Program Schedule

Stage One: Preparation for International Research Experience. This stage will take place during the Spring Semester (January – May) each year. Participants will develop an independent research project idea and prepare a 2 page research proposal (following the format of the NSF GRFP) on a specific topic related to the research they will conduct in Stage 2. Students will also receive preliminary training in relevant field methods from US PIs, and will participate in regular webinars including students and PIs.

Stage Two: International Research Experience in Australia. The international research experience will take place for eight-ten weeks during summer vacation from late-May thru early-August. During this stage, the students will collaborate with international colleagues and PIs on avian behavioral ecology research. Students will work independently or in pairs, and conduct semi-independent research under the guidance of Australian senior researchers using cutting edge approaches to the study of avian behavioral ecology (see the research page for more information on potential student projects).

Research will be interspersed with trips to biological research centers in Brisbane and environs. In addition to Griffith University, IRES fellows will tour facilities and meet with staff researchers at other Australian institutions. Potential visits include: (1) Commonwealth Scientific Investigation and Research Organization (CSIRO) – Tropical Ecosystems ResearchCentre; (2) the Queensland Museum and Science Center; (3) the Queensland Parks & Wildlife Services regional office; (4) the Queensland University of Technology; and (5) the University of Queensland. Each of these research organizations is located in the Brisbane area. Additionally, students will take day trips to natural areas representing major biotic zones of the region other than the dry sclerophyll woodland where research is conducted. IRES fellows will also take one-two longer trips (overnight camping) to sites of outstanding natural and cultural importance, including Lamington National Park.

Stage Three: Post-international Research Experience. Following their return to the US, students will continue to conduct related research (enrolled in appropriate independent research courses) during Fall semester and beyond. Students will conduct laboratory-based analyses using materials and data they collected in the field, including blood samples for molecular analysis; feather samples for visual signal analysis; audio recordings for vocalization analyses; and GIS coordinates for mapping and spatial analyses. We will also help students prepare internal and external grant applications to help support their progression to completing Honors projects. Beyond this Fall semester, students will remain engaged in the larger research project through data analyses, preparation of presentations, writing and publishing of manuscripts for peer-review, shared internet sites, and preparation of their group video that communicates the novelty and value of their international experience to their education and training (see Stage 4).

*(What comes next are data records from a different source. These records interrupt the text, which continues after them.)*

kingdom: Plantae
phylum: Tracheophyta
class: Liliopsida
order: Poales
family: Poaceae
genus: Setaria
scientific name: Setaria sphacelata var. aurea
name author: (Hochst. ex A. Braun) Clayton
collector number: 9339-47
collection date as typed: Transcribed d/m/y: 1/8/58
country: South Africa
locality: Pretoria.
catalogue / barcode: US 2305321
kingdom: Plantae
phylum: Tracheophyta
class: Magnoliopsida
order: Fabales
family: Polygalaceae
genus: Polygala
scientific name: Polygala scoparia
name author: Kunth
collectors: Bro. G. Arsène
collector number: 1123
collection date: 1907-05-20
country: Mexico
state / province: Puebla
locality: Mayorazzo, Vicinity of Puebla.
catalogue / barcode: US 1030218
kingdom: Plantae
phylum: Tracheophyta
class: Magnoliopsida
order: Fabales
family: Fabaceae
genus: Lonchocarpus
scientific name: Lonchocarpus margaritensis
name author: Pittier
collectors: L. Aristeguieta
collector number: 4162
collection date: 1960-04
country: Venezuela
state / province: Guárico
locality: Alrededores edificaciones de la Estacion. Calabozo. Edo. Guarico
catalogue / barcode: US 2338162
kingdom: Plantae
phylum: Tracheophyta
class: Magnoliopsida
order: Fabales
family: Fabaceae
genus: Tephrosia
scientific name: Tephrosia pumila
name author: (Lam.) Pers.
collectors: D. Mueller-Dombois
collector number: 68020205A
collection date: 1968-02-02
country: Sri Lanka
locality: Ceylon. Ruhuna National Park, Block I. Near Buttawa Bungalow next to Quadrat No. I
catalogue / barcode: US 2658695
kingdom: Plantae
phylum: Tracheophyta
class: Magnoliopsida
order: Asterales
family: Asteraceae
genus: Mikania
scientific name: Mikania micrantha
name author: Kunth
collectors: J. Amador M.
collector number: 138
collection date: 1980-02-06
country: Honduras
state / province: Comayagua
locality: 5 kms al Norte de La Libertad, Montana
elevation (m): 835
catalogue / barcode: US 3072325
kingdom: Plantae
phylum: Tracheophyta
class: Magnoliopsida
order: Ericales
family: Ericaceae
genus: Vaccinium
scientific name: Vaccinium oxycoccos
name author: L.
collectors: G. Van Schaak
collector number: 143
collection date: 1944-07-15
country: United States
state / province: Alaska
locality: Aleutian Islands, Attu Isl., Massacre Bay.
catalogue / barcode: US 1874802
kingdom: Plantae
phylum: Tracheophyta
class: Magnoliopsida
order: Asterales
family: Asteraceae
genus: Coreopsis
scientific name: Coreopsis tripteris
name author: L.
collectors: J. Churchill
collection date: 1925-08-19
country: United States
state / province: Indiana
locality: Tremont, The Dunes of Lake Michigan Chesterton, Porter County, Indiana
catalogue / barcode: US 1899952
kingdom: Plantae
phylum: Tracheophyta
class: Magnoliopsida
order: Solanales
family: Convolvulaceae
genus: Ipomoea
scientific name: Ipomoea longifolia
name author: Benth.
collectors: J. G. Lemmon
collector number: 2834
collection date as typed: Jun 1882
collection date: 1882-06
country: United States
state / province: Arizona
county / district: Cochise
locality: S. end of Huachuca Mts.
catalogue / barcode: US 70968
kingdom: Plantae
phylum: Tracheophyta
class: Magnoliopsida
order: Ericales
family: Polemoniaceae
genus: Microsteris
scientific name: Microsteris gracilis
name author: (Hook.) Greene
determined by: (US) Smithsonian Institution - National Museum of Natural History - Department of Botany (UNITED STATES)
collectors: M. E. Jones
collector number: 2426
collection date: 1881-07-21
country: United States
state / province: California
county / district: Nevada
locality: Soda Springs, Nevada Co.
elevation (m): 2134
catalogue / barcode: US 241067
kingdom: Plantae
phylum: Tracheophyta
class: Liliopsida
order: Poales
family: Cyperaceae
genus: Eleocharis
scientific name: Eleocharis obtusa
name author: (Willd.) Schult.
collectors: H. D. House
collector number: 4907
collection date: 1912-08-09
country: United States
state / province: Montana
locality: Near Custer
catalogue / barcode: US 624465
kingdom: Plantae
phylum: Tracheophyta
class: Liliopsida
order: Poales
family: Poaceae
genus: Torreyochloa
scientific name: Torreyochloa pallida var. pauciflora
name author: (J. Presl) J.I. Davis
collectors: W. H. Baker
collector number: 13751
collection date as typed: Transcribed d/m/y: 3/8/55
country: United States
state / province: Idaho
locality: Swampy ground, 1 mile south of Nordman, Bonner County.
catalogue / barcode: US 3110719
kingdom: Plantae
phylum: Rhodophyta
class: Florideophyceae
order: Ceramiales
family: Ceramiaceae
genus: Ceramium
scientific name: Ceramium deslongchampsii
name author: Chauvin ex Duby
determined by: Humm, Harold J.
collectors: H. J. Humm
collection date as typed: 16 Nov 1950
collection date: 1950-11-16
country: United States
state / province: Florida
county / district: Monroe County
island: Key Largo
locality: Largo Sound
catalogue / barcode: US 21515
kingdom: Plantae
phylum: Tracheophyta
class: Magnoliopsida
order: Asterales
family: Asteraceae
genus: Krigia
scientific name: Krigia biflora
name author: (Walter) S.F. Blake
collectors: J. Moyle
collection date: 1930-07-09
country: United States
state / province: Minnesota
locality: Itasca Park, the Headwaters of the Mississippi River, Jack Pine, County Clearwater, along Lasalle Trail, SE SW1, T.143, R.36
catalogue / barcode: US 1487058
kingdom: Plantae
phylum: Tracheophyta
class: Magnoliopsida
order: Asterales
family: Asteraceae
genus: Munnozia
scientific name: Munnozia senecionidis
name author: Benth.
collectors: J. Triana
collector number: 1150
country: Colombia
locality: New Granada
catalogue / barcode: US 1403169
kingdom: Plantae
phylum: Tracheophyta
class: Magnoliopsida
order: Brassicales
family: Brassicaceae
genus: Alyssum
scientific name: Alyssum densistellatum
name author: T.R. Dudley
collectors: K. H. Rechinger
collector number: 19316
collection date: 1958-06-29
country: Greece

Stage Four: Dissemination and Continued Student Development. IRES fellows will disseminate information on their experiences and research findings at four levels: 1) they will give informal talks at K-12 schools to motivate pre-college students to consider careers in ecology and evolutionary biology; 2) they will give informal presentations to undergraduate students at their home institution as a means of attracting future program participants, and will share their research findings via formal presentations at internal research conferences held annually by each University; 3) they will give poster presentations at professional conferences, and publish their results in professional research journals with the help of the PIs and Australian collaborators (see Papers/Posters for previous IRES products); and 4) they will produce a video of their educational and research experience that will be shared within their institutions, but also used to more broadly communicate the enriching value of international research to personal academic development (see Videos).